The more capital you have, not only will you be able to cover a greater number of markets (and I'm not talking about diversification but about accessing those that require more money to open a position) but you will also be able to afford to fail without that capital being affected.Experience: vital to distinguish which opportunities have a higher probability of success. This, together with a smaller risk per trade (ideally 0.5% at most), minimizes losses when they occur, assuming that we can have several negative trades before successfully entering a trend.
Hence the importance of losing very little capital when we end up in the red.

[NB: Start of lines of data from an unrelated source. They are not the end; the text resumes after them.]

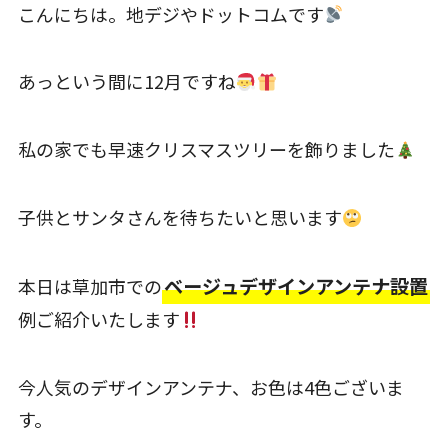
こんにちは。地デジやドットコムです
あっという間に12月ですね
私の家でも早速クリスマスツリーを飾りました
子供とサンタさんを待ちたいと思います
ベージュデザインアンテナ設置
本日は草加市での
例ご紹介いたします
今人気のデザインアンテナ、お色は4色ございま
す。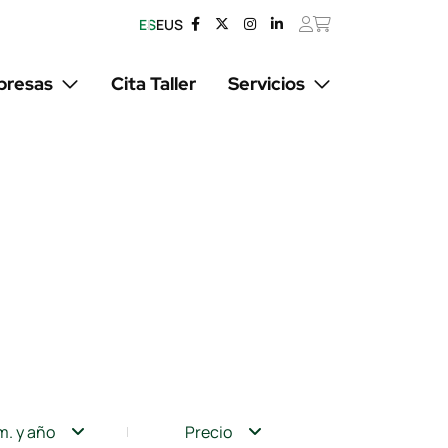
ES
EUS
resas
Cita Taller
Servicios
m. y año
Precio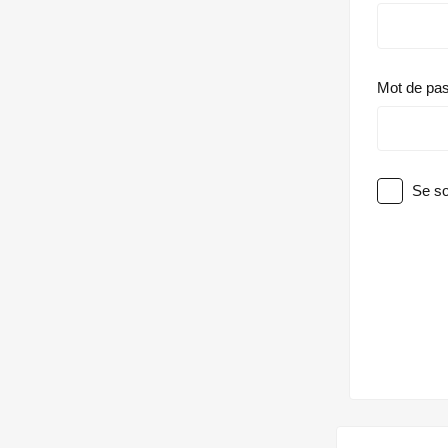
Mot de pa
Se so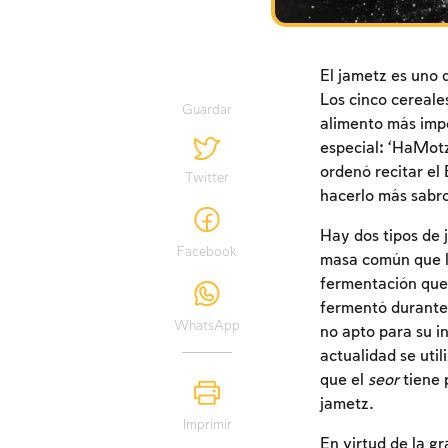
El jametz es uno 
Los cinco cereales
Guardar
alimento más impo
especial: ‘HaMotzí
ordenó recitar el
Twitter
hacerlo más sabro
Hay dos tipos de 
Facebook
masa común que le
fermentación que
fermentó durante 
WhatsApp
no apto para su i
actualidad se util
que el
seor
tiene 
jametz.
Imprimir
En virtud de la g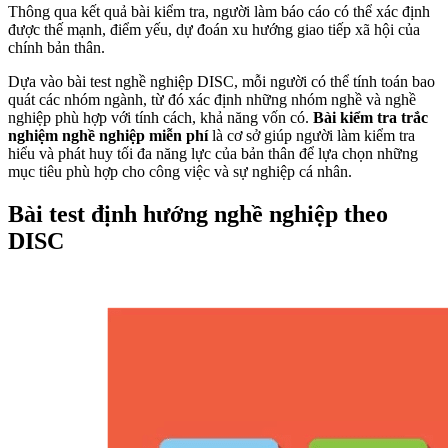
Thông qua kết quả bài kiểm tra, người làm báo cáo có thể xác định
được thế mạnh, điểm yếu, dự đoán xu hướng giao tiếp xã hội của
chính bản thân.
Dựa vào bài test nghề nghiệp DISC, mỗi người có thể tính toán bao
quát các nhóm ngành, từ đó xác định những nhóm nghề và nghề
nghiệp phù hợp với tính cách, khả năng vốn có.
Bài kiểm tra trắc
nghiệm nghề nghiệp miễn phí
là cơ sở giúp người làm kiểm tra
hiểu và phát huy tối đa năng lực của bản thân để lựa chọn những
mục tiêu phù hợp cho công việc và sự nghiệp cá nhân.
Bài test định hướng nghề nghiệp theo
DISC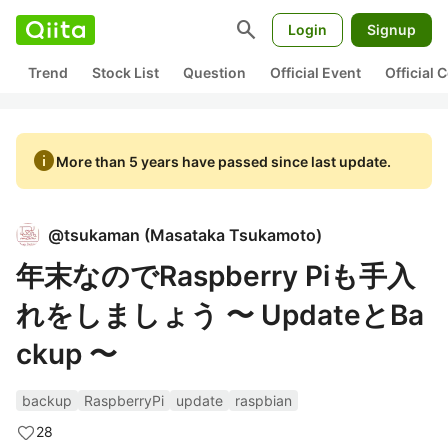
search
Login
Signup
Trend
Stock List
Question
Official Event
Official
info
More than 5 years have passed since last update.
@
tsukaman
(
Masataka Tsukamoto
)
年末なのでRaspberry Piも手入
れをしましょう 〜 UpdateとBa
ckup 〜
backup
RaspberryPi
update
raspbian
28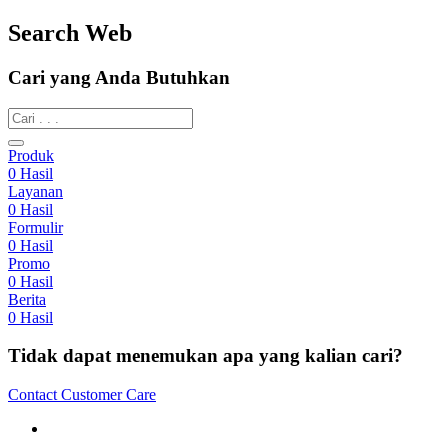
Search Web
Cari yang Anda Butuhkan
Produk
0
Hasil
Layanan
0
Hasil
Formulir
0
Hasil
Promo
0
Hasil
Berita
0
Hasil
Tidak dapat menemukan apa yang kalian cari?
Contact Customer Care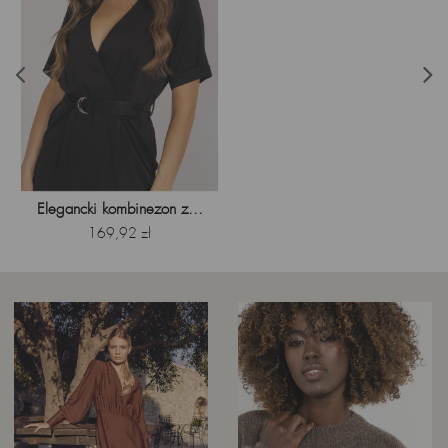
Elegancki kombinezon z...
Cena
169,92 zł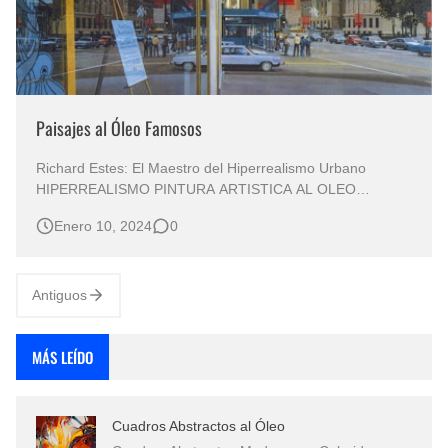
Paisajes al Óleo Famosos
Richard Estes: El Maestro del Hiperrealismo Urbano
HIPERREALISMO PINTURA ARTISTICA AL OLEO
Paisajes al Óleo de Famosos Pintores Importantes
Enero 10, 2024
0
Richard Estes. Ciudades del Mundo NUEVA YORK
PINTOR RICHARD ESTES PADRE DEL HIPERREALISMO
Arte Pictórico: Cuadros Paisajes Urbanos de las Ciudad…
Antiguos
MÁS LEÍDO
Cuadros Abstractos al Óleo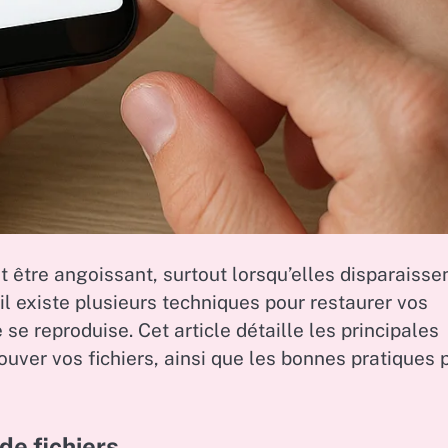
 être angoissant, surtout lorsqu’elles disparaisse
il existe plusieurs techniques pour restaurer vos
se reproduise. Cet article détaille les principales
uver vos fichiers, ainsi que les bonnes pratiques 
de fichiers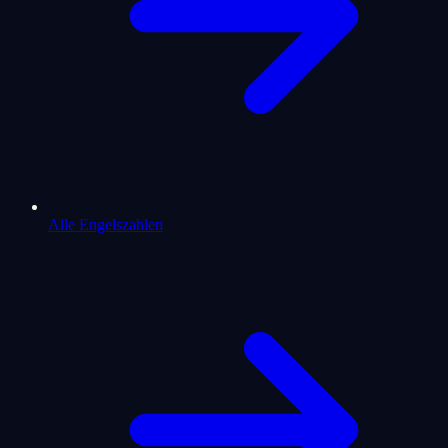
Alle Engelszahlen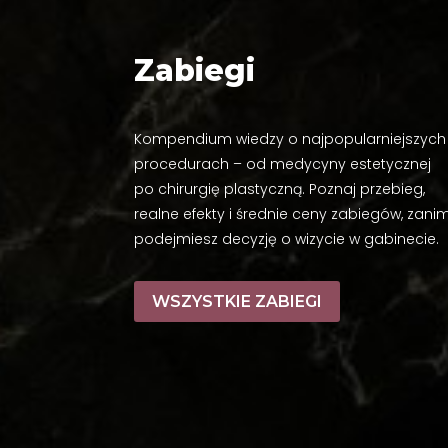
Zabiegi
Kompendium wiedzy o najpopularniejszych
procedurach – od medycyny estetycznej
po chirurgię plastyczną. Poznaj przebieg,
realne efekty i średnie ceny zabiegów, zani
podejmiesz decyzję o wizycie w gabinecie.
WSZYSTKIE ZABIEGI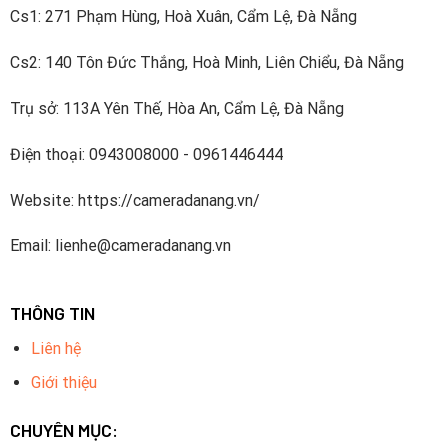
Cs1: 271 Phạm Hùng, Hoà Xuân, Cẩm Lệ, Đà Nẵng
Cs2: 140 Tôn Đức Thắng, Hoà Minh, Liên Chiểu, Đà Nẵng
Trụ sở: 113A Yên Thế, Hòa An, Cẩm Lệ, Đà Nẵng
Điện thoại: 0943008000 - 0961446444
Website: https://cameradanang.vn/
Email: lienhe@cameradanang.vn
THÔNG TIN
Liên hệ
Giới thiệu
CHUYÊN MỤC: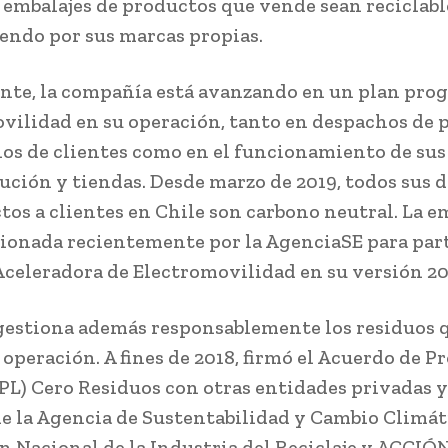
 embalajes de productos que vende sean reciclabl
iendo por sus marcas propias.
te, la compañía está avanzando en un plan prog
vilidad en su operación, tanto en despachos de 
ios de clientes como en el funcionamiento de sus
bución y tiendas. Desde marzo de 2019, todos sus 
tos a clientes en Chile son carbono neutral. La 
cionada recientemente por la AgenciaSE para par
Aceleradora de Electromovilidad en su versión 20
estiona además responsablemente los residuos 
 operación. A fines de 2018, firmó el Acuerdo de 
PL) Cero Residuos con otras entidades privadas y
e la Agencia de Sustentabilidad y Cambio Climáti
n Nacional de la Industria del Reciclaje y ACCIÓ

Little capital lost is easily recoverable by letting the trend run in our favor.That small percentage of capital at risk is due to the fact that if you risk more than 2% in each trade (some risk much more) and we have a losing streak of 6 trades, for example (very feasible), we would already lose 12% of the total capital and although it may seem 'little,' it will be very difficult to recover.
Most traders do not last long in the market because they do not know how to manage capital. Moreover, they exhaust their capital before acquiring the necessary experience to be consistent.
So prioritize management over the % of success, as it is useless to have 20 consecutive positive trades with little profit if a single trade wipes out all the gains and also takes a big 'bite' out of your initial capital.